Work order 1 — In the posts about teenage stunts below, from which city did the group drive to buy fireworks?
Work order 2 — Decide whether each statement agrees with the posts about teenage stunts below, giving yes or no and quoting the deciding words: (a) The chemistry lab class met weekly. (b) The boyfriend was 18 at the time of the fireworks trip. (c) The Roman candles were set off at the dad's house.
Work order 3 — List every item the posts about teenage stunts below say the group had with them while driving around in the parents' car.
Segment Start: Document text
We used to save up bits of the chemicals we used in our weekly Chemistry class lab, and after a few weeks when we had a good variety, put them all in the crucible (or beaker, or whatever we had), give 'em a good stir, and see what came out. Amazingly enough, we did not burn down the school.

Ah, the heady days of hood-riding. Belly down on your friend’s car’s hood, grab hold of the windshield wipers (or whatever), tuck your feet into the headlight-wells (or whatever) and then – WHEEEE! Your friend drives like a maniac, trying to fling you off, ignoring your pleas to slow down, because just before he took off you shouted (like an eejit), “Whatever I say to the contary, show no mercy!”

If your friend was a true friend, he’d slow down a bit (but not by much) when both of your legs had lost their purchase. Stopping, of course, involved slamming on the brakes and the unstoppable (except by pavement) force of inertia and momentum.

Remind me again as to how we didn’t break any bones?

Overall, I had a pretty sane (read: boring) high school experience (except for the German exchange, but that’s several different stories). Fourth of July my senior year, though, my boyfriend’s friends asked me to go with them to buy fireworks. My BF and his friends were juniors and 17, I was 18 and could legally buy fireworks (in Illinois, anyway). So we drove from Milwaukee to the fireworks barn that was just inside the Illinois border, picked up some Roman candles and a shitload of bottle rockets and headed back. Most of the rest of the evening was spent sticking bottle rockets into hot dogs and pieces of chocolate cake to see if they’d blow up. After dark, we drove to my dad’s house. He’s a very sound sleeper, and the backyard was low-lying and soggy; the perfect place to set off the Roman candles. Afterwards, we still had tons of bottle rockets left. We lived in a very quiet, conservative, upper-middle class suburb, and we knew that if we just started setting them off, the cops would be called in a second. How could we keep the cops from finding us? The answer was obvious: become a moving target. We drove around in my parents’ car with two empty soda cans, a lighter and the bottle rockets. Stick a bottle rocket in a soda can, light it, and hold it out the window. HAH! TRY AND CATCH US NOW, COPPERS!! :smiley:

I’m 43 years old and I still think stuff like this is funny :D. Like the kids who took the C off Chardon High.
Segment End: Document text
Segment Start: Dataset excerpts
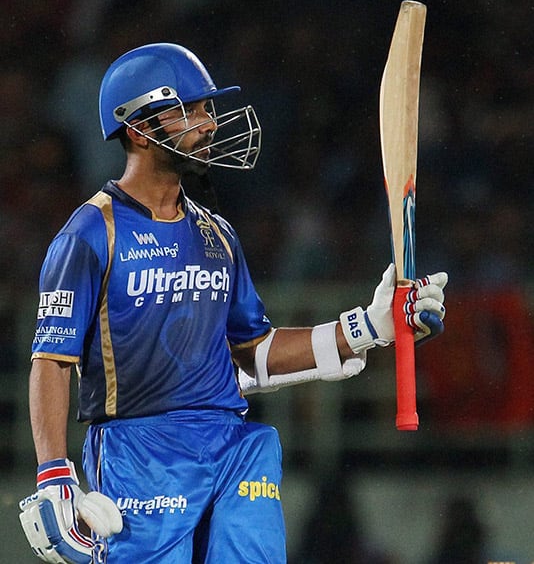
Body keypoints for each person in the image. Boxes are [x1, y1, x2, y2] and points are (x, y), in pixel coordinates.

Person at [18, 42, 447, 563]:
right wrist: (53, 474)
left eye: (209, 109)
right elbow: (52, 359)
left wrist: (369, 326)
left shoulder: (216, 234)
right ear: (137, 129)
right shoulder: (91, 233)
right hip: (141, 454)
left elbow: (255, 351)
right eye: (192, 110)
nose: (210, 123)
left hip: (235, 446)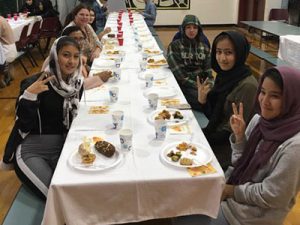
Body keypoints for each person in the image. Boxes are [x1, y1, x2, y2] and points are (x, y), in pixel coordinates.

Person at [172, 65, 300, 225]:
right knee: (180, 205)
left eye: (275, 96)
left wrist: (231, 191)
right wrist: (239, 139)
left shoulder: (295, 146)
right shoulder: (259, 121)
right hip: (233, 191)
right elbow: (239, 164)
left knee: (185, 219)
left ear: (291, 99)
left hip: (250, 215)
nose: (264, 101)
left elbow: (273, 195)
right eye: (263, 92)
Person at [1, 36, 84, 199]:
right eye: (66, 55)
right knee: (57, 198)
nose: (71, 61)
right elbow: (23, 125)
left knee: (79, 190)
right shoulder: (35, 83)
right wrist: (29, 96)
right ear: (55, 55)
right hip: (32, 152)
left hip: (62, 148)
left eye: (75, 56)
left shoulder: (75, 85)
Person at [197, 31, 258, 169]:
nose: (222, 58)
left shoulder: (247, 85)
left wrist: (201, 139)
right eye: (218, 52)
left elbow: (230, 133)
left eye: (228, 53)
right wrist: (203, 101)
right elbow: (214, 116)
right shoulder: (224, 76)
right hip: (216, 133)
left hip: (230, 147)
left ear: (240, 54)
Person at [167, 14, 212, 110]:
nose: (192, 30)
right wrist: (199, 87)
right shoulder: (174, 46)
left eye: (195, 27)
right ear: (183, 29)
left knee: (216, 97)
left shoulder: (204, 47)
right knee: (203, 101)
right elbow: (181, 77)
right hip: (185, 85)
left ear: (199, 29)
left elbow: (209, 72)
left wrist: (209, 87)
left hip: (202, 85)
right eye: (188, 27)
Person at [0, 16, 16, 88]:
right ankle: (9, 76)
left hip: (7, 50)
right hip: (12, 48)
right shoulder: (1, 18)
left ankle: (2, 80)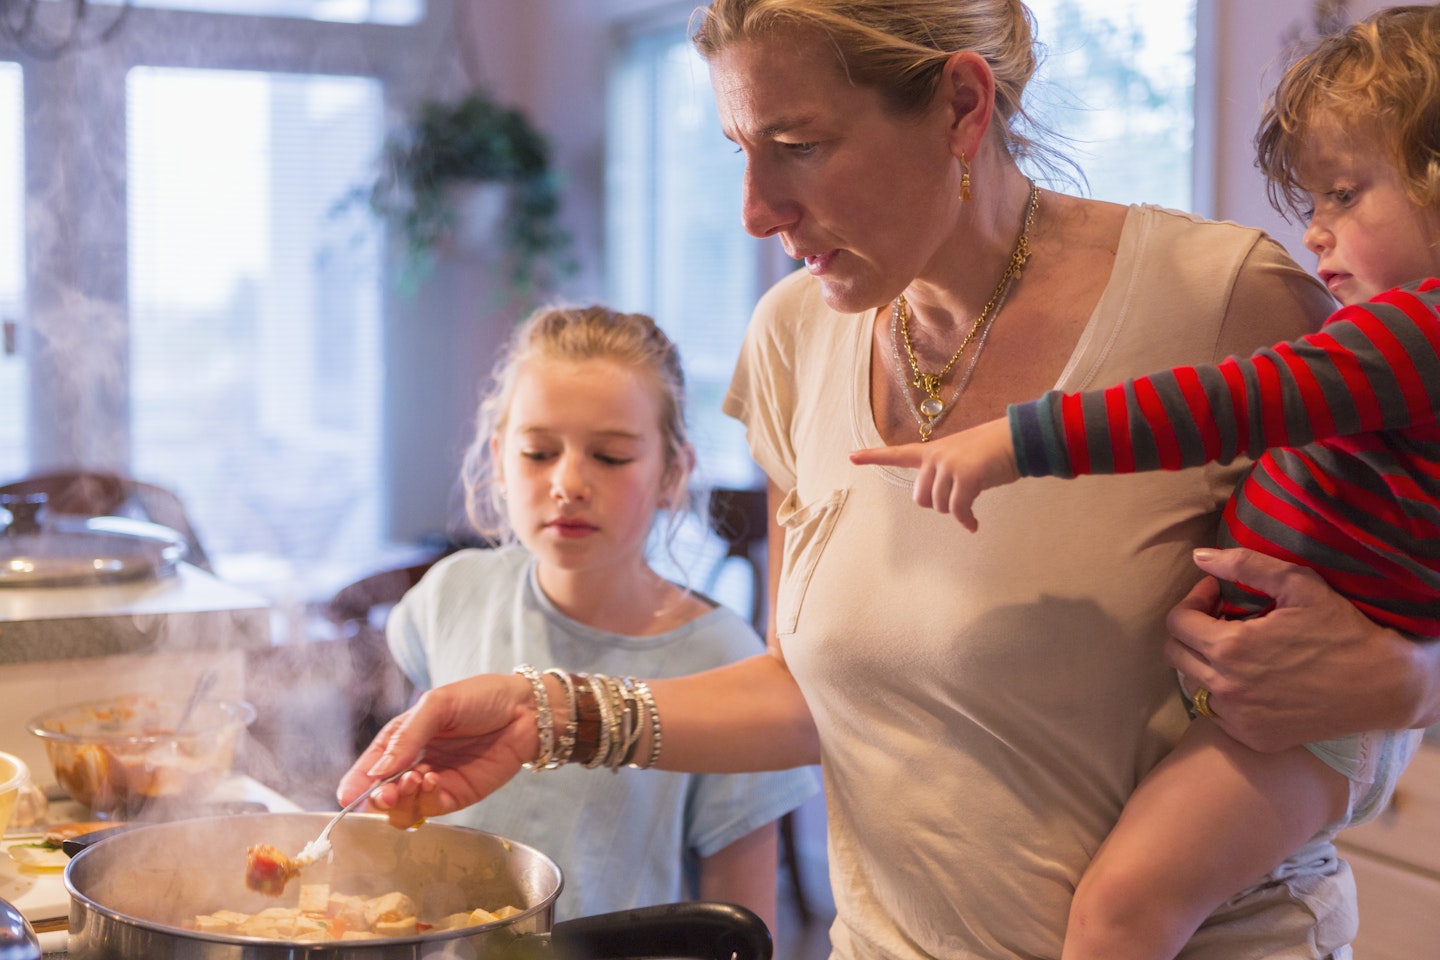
Segment End: Dataset excerpts
Output 1 — Milwaukee

Output 2 —
(a) Yes: "our weekly Chemistry class lab"
(b) No: "My BF and his friends were juniors and 17, I was 18"
(c) Yes: "After dark, we drove to my dad’s house." and "the perfect place to set off the Roman candles"

Output 3 —
- Two empty soda cans
- A lighter
- The bottle rockets